Phin Lyman, 18, a sixth former at Wellington College, Berkshire, wrote an article in his school magazine warning peers that ‘casual sex never works in the long term’.

Mr Lyman – a pupil at the £30,000-per year school which counts author Sebastian Faulks and broadcaster Peter Snow among its alumni – described sex as ‘the glue’ which connects two people ‘physically and emotionally’.

And now the interesting parts:

The pupil’s comment comes just days after it emerged nearly one in ten students at British universities admit they first had sex at the age of 14 or younger.

The shocking survey of more than 6,000 students at 100 universities, carried out by Student Beans, found nine per cent of students admitted they lost their virginity before they reached their 15th birthday, with two per cent saying they had sex before they turned 14.

By the time they reached 16 – the legal age of consent – that figure had risen to almost one in four.

The survey also found that more than half have had unprotected sex while 61 per cent used camera phones to send explicit pictures or videos of themselves to partners, known as ‘sexting’.

After starting university, more than half admitted to having one-night stands and six per cent said they had already had more than 20 partners. Just eight per cent said they were still virgins.

Norman Wells from the Family Education Trust, which promotes traditional moral values, said: ‘The survey underlines the failure of contraceptive-based sex education to prepare young people for lifelong marriages.

‘Contrary to the claims of those who assert that marriage is an outdated institution, the overwhelming majority of students expect to get married, with only six per cent saying they do not wish to marry.

‘Yet the casual attitudes towards sex suggested by high levels of one night stands and multiple sexual partners indicate that students are ignorant of the character qualities they will need.’

Meanwhile, the latest figures from the NHS published in 2011 show 27 per cent of men aged between 15 and 24 had not had sex, compared with 22 per cent in 2001.

Those who admitted drinking alcohol in the previous week had also dropped by a quarter in that same ten-year period.

Of those aged 11 to 15, one in eight said they had drunk the week before, according to the 2011 NHS figures.

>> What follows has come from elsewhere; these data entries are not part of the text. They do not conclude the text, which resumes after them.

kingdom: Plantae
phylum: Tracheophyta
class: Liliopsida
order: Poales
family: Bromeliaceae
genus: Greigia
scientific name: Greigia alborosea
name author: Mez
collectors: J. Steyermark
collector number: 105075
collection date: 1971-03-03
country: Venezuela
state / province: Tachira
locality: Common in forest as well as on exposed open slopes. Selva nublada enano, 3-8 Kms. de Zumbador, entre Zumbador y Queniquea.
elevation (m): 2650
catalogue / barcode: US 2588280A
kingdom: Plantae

In my case, I am concerned about sex simply because I more interested in love, romance and a lifelong commitment. I believe that one of the best (and most risky) ways for me to make an impact for God would be to have a marriage that can be used as a base of operations from impacting the public square.  A married couple united in purpose is able to work together to impact the church and the university, and raise influential and effective children. But to do that the bond has to be tight. I believe that refraining from premarital sex is my way of giving my future wife the gift of security in the marriage. Whatever happens, she will always know that I am not the kind of person who thinks that sexual activity is an appropriate form of communication between people who do not know each other, are not committed to each other, are not committed to their children and do not share a common purpose of serving God over the long-term.

I have no regrets about not being married yet, because you can train hard, save a lot of money and do a lot of good as a single person. But my chastity expresses the hope that one day the right girl will come along to know me and my plan, and want to participate in it in a self-sacrificial, submissive way. Until then, I’ll keep serving God in a disciplined, focused way and keep waiting for her to commit to me.